→ Task objective:
Search the listing below, and show each line that includes the word "eignen".

→ Given information:
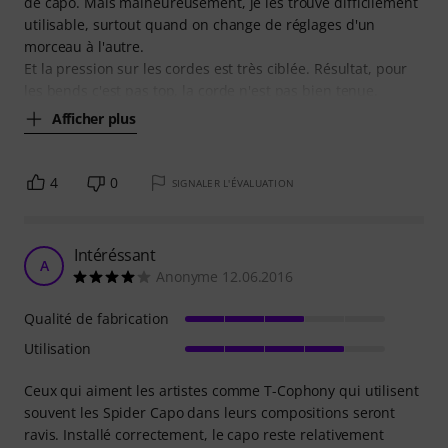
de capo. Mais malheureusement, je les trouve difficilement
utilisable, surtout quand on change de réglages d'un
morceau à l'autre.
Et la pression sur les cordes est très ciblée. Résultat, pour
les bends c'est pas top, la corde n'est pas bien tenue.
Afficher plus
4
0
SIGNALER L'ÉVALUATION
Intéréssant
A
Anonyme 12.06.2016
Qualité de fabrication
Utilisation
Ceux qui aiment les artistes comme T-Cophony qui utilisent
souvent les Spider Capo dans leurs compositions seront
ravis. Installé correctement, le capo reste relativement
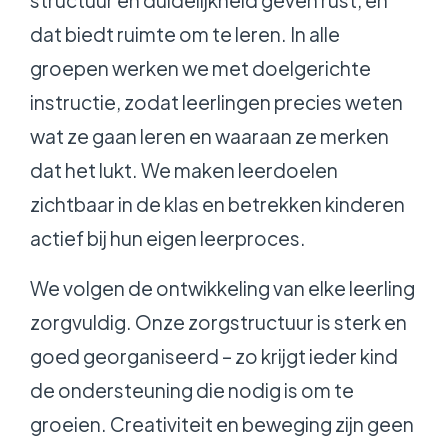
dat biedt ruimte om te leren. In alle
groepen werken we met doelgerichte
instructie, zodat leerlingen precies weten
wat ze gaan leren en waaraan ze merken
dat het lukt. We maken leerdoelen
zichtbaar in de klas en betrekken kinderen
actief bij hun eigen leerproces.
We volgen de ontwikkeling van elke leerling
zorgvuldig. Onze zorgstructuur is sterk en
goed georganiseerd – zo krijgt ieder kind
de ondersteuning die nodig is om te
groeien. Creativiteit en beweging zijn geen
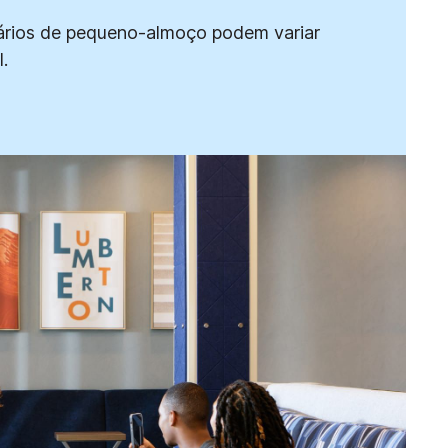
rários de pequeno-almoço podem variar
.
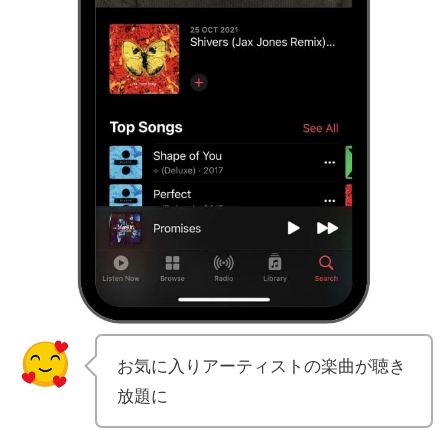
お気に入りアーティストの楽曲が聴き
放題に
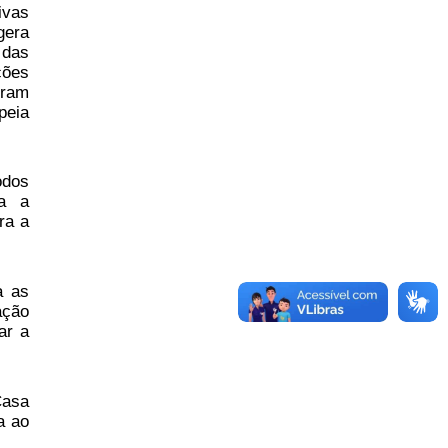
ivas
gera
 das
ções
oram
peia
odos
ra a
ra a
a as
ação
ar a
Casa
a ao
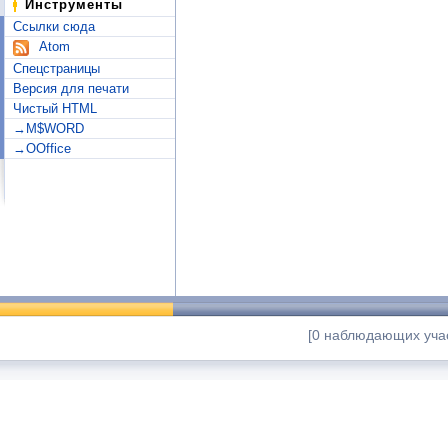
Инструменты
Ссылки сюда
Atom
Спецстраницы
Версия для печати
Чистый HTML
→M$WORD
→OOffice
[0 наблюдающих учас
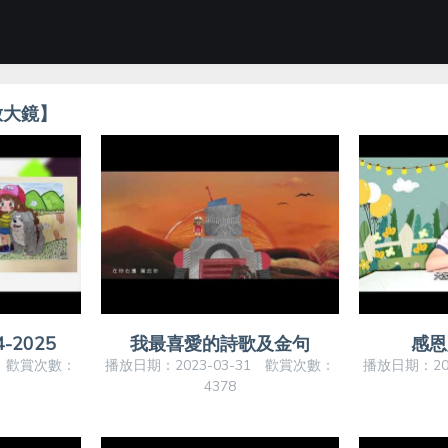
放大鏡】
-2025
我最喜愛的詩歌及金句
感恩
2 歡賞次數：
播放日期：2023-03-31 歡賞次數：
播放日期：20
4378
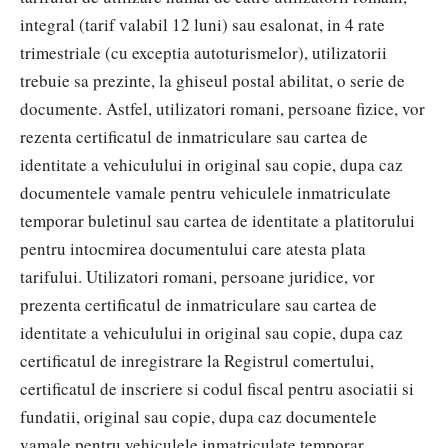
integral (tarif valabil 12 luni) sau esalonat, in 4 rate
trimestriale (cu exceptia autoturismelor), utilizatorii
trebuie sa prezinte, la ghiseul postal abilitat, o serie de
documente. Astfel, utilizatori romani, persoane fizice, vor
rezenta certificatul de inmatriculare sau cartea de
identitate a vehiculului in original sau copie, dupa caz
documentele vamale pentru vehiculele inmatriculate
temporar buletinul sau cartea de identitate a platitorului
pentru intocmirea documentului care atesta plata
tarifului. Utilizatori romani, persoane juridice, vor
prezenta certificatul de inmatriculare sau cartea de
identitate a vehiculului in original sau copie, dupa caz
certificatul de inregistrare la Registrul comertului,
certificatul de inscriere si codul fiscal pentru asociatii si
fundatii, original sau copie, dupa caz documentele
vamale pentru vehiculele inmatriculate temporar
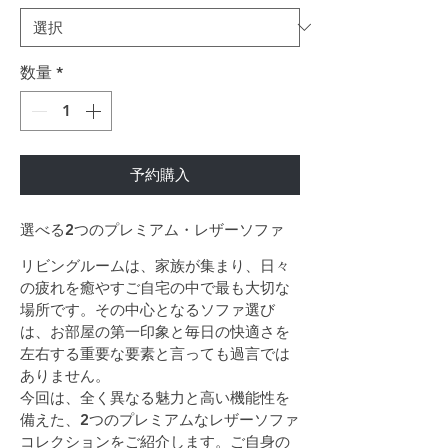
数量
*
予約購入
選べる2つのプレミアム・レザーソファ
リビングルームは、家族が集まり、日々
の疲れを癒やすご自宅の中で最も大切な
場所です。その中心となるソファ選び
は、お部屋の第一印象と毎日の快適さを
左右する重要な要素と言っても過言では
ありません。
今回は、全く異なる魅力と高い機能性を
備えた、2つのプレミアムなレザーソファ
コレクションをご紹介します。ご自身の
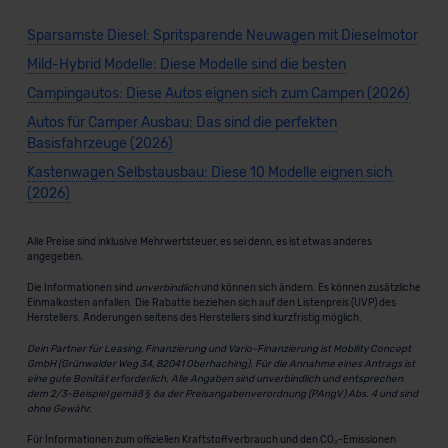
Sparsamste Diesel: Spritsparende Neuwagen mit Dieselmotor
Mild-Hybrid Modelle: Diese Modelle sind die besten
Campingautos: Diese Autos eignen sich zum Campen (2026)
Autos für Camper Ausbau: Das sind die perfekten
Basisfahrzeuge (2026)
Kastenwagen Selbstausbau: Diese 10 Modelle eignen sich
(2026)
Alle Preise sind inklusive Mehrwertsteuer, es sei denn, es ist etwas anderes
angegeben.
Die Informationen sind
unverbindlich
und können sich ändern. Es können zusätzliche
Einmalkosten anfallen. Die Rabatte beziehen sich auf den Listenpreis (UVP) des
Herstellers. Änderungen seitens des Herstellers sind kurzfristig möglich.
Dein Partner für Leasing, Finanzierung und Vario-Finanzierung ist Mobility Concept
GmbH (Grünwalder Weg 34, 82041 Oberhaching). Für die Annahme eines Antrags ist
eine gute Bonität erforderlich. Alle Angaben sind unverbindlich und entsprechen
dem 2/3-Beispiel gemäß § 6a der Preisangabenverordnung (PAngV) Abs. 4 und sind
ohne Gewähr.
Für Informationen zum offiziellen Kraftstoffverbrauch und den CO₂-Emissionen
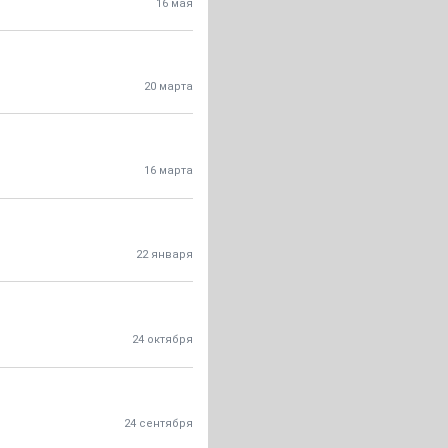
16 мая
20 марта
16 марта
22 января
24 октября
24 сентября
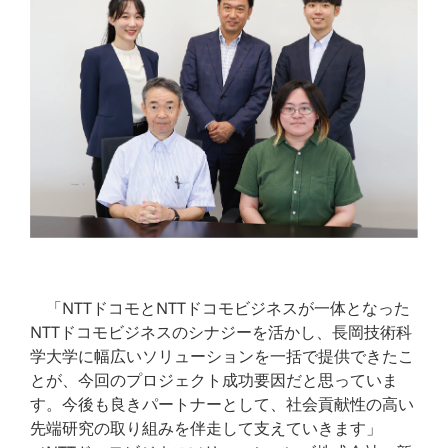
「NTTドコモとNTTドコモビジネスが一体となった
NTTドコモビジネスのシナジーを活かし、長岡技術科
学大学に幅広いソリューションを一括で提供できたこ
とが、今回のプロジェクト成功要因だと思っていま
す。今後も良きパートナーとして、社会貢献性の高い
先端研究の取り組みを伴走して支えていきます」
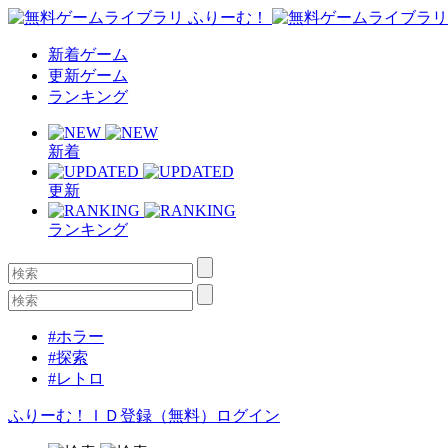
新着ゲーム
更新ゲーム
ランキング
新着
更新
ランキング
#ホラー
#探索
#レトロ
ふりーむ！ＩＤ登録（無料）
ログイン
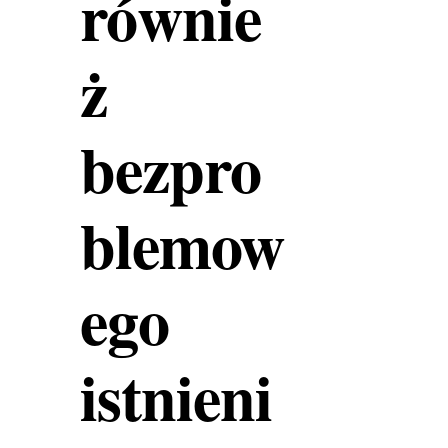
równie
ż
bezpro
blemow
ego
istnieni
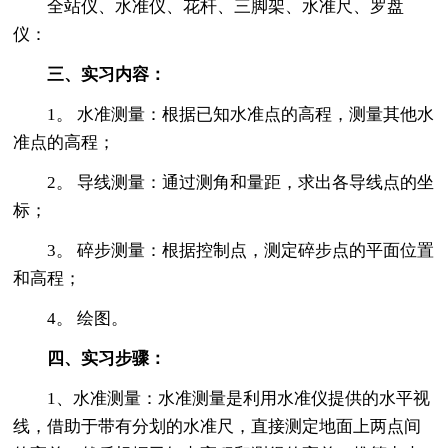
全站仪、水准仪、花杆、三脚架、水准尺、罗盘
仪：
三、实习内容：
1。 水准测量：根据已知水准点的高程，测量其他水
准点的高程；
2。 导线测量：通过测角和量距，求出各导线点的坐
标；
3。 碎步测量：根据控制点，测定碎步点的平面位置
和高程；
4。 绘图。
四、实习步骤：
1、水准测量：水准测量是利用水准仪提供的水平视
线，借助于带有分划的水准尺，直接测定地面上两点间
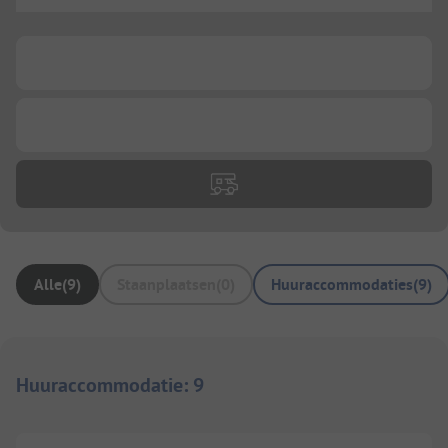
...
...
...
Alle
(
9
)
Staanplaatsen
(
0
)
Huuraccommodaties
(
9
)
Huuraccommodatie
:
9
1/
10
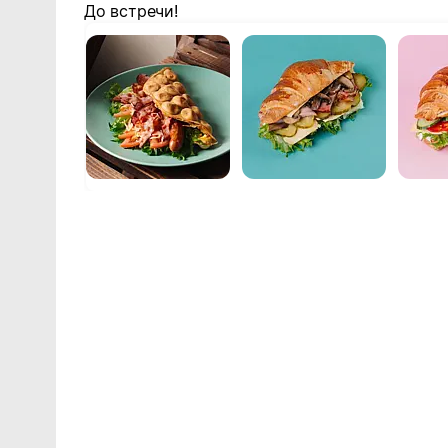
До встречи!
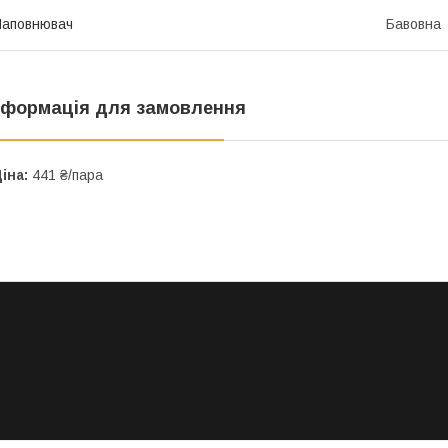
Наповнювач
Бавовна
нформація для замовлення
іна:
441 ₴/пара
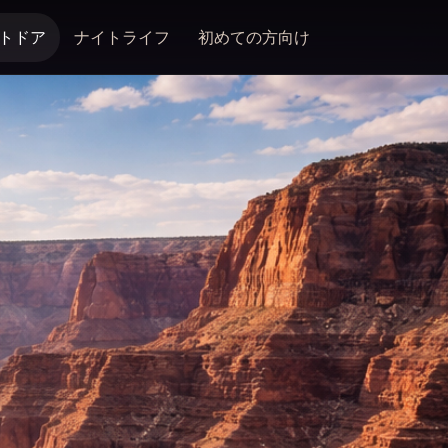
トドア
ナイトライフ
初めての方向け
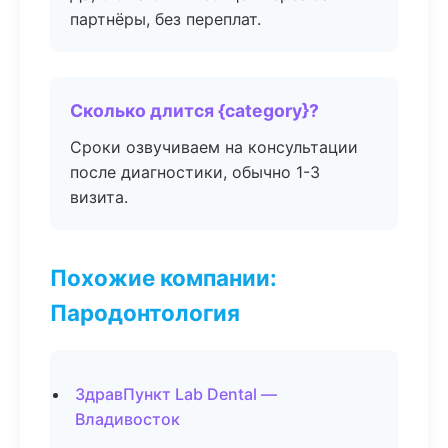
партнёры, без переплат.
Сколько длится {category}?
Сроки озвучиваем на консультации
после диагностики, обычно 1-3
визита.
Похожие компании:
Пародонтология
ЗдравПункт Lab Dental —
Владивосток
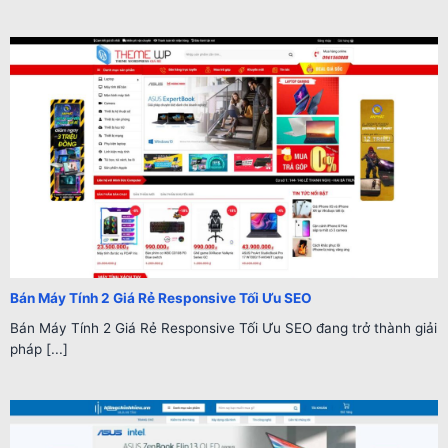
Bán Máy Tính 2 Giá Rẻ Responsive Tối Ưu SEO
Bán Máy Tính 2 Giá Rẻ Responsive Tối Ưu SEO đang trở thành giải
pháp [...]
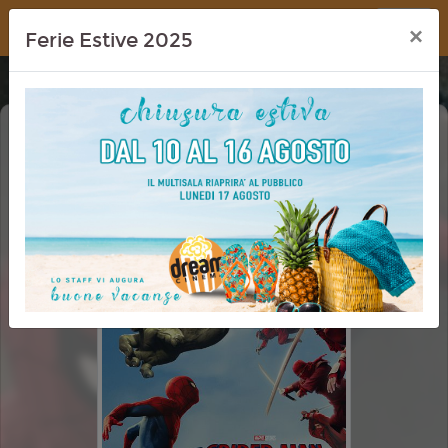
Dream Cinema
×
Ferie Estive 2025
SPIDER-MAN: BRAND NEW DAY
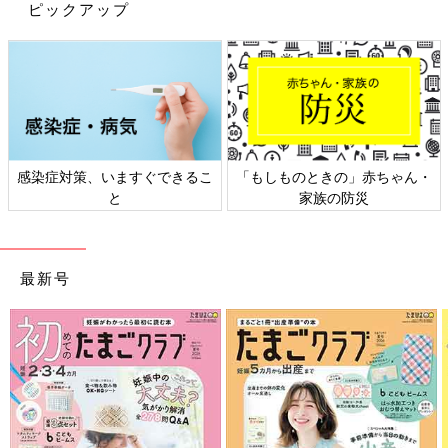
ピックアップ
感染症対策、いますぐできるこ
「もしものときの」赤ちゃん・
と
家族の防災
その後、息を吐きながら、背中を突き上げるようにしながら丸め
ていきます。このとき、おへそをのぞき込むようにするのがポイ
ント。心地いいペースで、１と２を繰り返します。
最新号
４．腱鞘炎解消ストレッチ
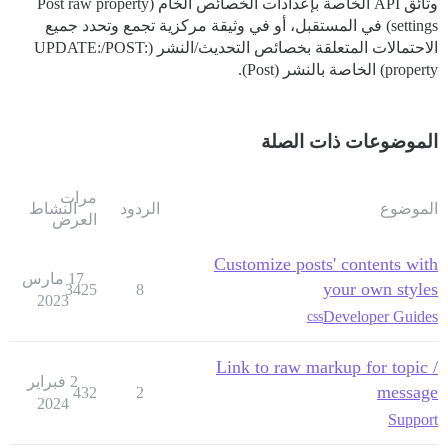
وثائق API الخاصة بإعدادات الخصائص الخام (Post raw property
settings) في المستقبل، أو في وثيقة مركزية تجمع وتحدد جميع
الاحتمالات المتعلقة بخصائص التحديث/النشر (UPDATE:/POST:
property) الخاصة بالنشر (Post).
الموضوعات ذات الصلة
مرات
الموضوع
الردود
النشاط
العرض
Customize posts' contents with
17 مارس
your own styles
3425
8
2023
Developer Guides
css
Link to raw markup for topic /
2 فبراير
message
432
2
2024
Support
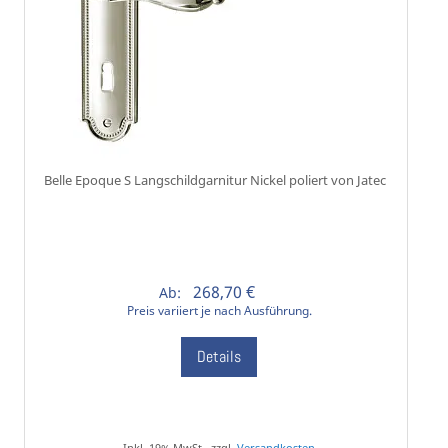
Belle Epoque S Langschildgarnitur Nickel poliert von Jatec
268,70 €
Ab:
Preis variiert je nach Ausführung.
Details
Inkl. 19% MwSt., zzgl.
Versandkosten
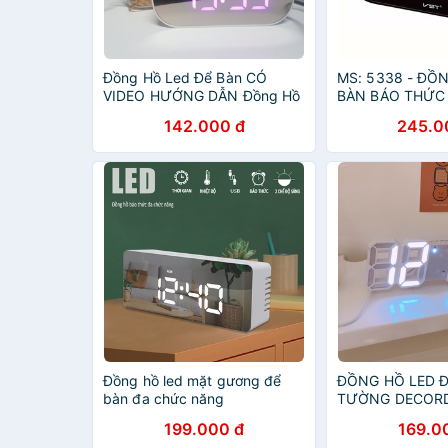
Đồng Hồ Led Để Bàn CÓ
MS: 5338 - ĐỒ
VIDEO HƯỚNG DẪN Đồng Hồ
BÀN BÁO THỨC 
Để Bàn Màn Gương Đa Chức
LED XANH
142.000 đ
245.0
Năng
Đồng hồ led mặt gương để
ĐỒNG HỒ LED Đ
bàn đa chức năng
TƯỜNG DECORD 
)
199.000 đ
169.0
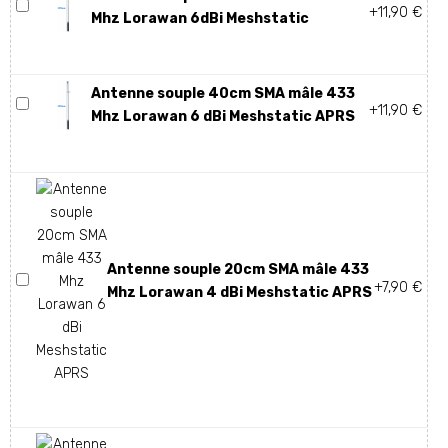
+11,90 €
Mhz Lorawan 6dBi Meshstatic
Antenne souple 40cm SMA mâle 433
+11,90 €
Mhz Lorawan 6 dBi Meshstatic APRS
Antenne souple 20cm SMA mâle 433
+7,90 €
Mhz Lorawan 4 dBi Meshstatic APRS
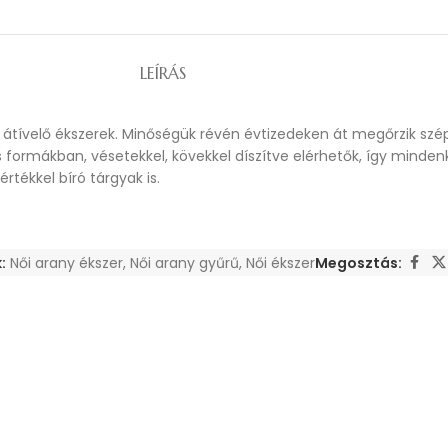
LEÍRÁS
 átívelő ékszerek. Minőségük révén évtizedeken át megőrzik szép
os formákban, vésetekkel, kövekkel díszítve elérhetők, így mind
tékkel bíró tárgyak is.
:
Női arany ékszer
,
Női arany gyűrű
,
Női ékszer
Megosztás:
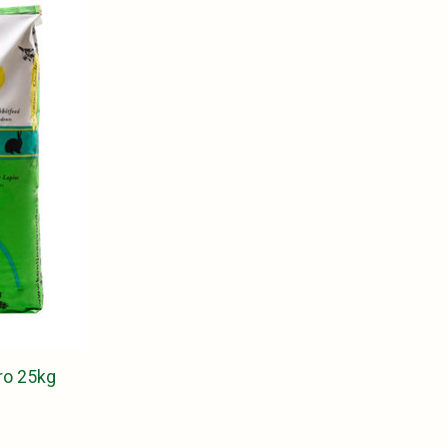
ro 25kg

→ Answer to this exercise:
Campingautos: Diese Autos eignen sich zum Campen (2026)
Kastenwagen Selbstausbau: Diese 10 Modelle eignen sich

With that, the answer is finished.